FORT TERAN. Fort Teran was a Mexican military encampment or station established in 1831 at a Neches River crossing that Spanish government representatives in Nacogdoches at the beginning of the nineteenth century had referred to as the "pass to the south." Three important trails crossed the Neches River at this point, underscoring the significance of this strategic site. The fort was named in honor of Gen. Manuel de Mier y Terán, commandant general of the eastern division of the Provincias Internas (which included Texas), and constructed at this location as part of a program to control the flow of smugglers and illegal immigrants into Texas.
The site was in what is now Tyler County about a half mile downstream from the mouth of Shawnee Creek and three miles west of Rockland. The crossing at this point provided access to a feasible route across the Kisatchie Wold, a ridge that extends from the Mississippi River to the lower Rio Grande valley of Texas and that was a formidable obstacle for north-south travel. In northern Tyler County this ridge reaches heights of 400 to 450 feet above sea level at several of its peaks and has forced the Neches River to run eastward along the northern boundary of Tyler County.
Construction of a fort on the Neches River was a result of General Terán's inspection tour of East Texas in 1829. He observed that immigrants and smugglers were coming into Texas from Louisiana by using unguarded trails such as the Coushatta Trace, the Alabama Trace, and the Nacogdoches-Orcoquisac Road, all of which crossed the Neches River at the future site of Fort Teran. When Terán returned to Mexico, he helped to draft Anastasio Bustamante's Law of April 6, 1830, forbidding American immigrants to settle in Mexican territory.
Responsibility for enforcing this law was assigned to a "director of colonization," and Terán was the first to hold this office. His program for closing Texas to immigrants from the United States included establishing garrisons on the Neches and several other rivers. He chose Peter Ellis Bean, a colonel in the Mexican army, to construct Fort Teran on the Neches.
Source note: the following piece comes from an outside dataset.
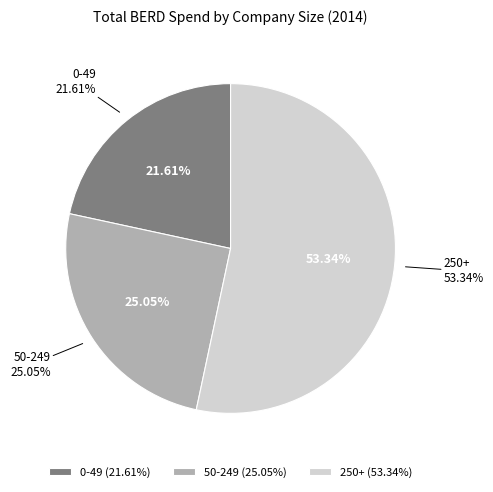

To the nearest percent, what portion does 0-49 represent?

22%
On September 25, 1831, Bean departed from Nacogdoches to establish the fort. Apparently construction proceeded very slowly, since the military commandant at Nacogdoches, José de las Piedras, on April 19, 1832, reported the need for additional carpenters and other craftsmen to assist in building the fort. When completed, this project consisted of approximately ten wooden cabins to provide housing for Colonel Bean and his small garrison. The Mexican government, however, found itself unable to support its Texas forts adequately, and later in 1832 transferred most of the troops.
After Fort Teran was abandoned by the remaining troops in 1834, the population in the immediate area was about a dozen persons. Samuel T. Belt opened a trading post at the fort site. A post office operated there in 1856–66, and this small community, sometimes called Fort Turan, continued as a trading and shipping point until the railroads came to Tyler and Angelina counties in the 1880s. Until 1878 steamboats continued to land near the fort, which was at the head of navigation on the Neches River. When Texas counties were organized after 1845, Fort Teran was used as a point of reference in describing the boundaries of Angelina and Jasper counties.
Another of Belt's enterprises was the operation of a ferry at the Fort Teran crossing. Stagecoaches used this crossing for many years. The ferry operated first as Belt's Ferry, then Boone's Ferry and Duncan Ferry, until the completion of a state highway through Rockland in 1917.
Juan N. Almonte, "Statistical Report of Texas," Southwestern Historical Quarterly 28 (January 1925). Wallace W. Atwood, The Physiographic Provinces of North America (Boston: Ginn, 1940). Eugene C. Barker, Readings in Texas History (Dallas: Southwest Press, 1929). David J. Weber, The Mexican Frontier, 1821–1846 (Albuquerque: University of New Mexico Press, 1982). James E. Wheat, "The Story of Fort Teran on the Neches," It's Dogwood Time in Tyler County, March 1951. James E. and Josiah Wheat, "Tyler County under Mexico," It's Dogwood Time in Tyler County, March 1966. Amelia W. Williams and Eugene C. Barker, eds., The Writings of Sam Houston, 1813–1863 (8 vols., Austin: University of Texas Press, 1938–43; rpt., Austin and New York: Pemberton Press, 1970).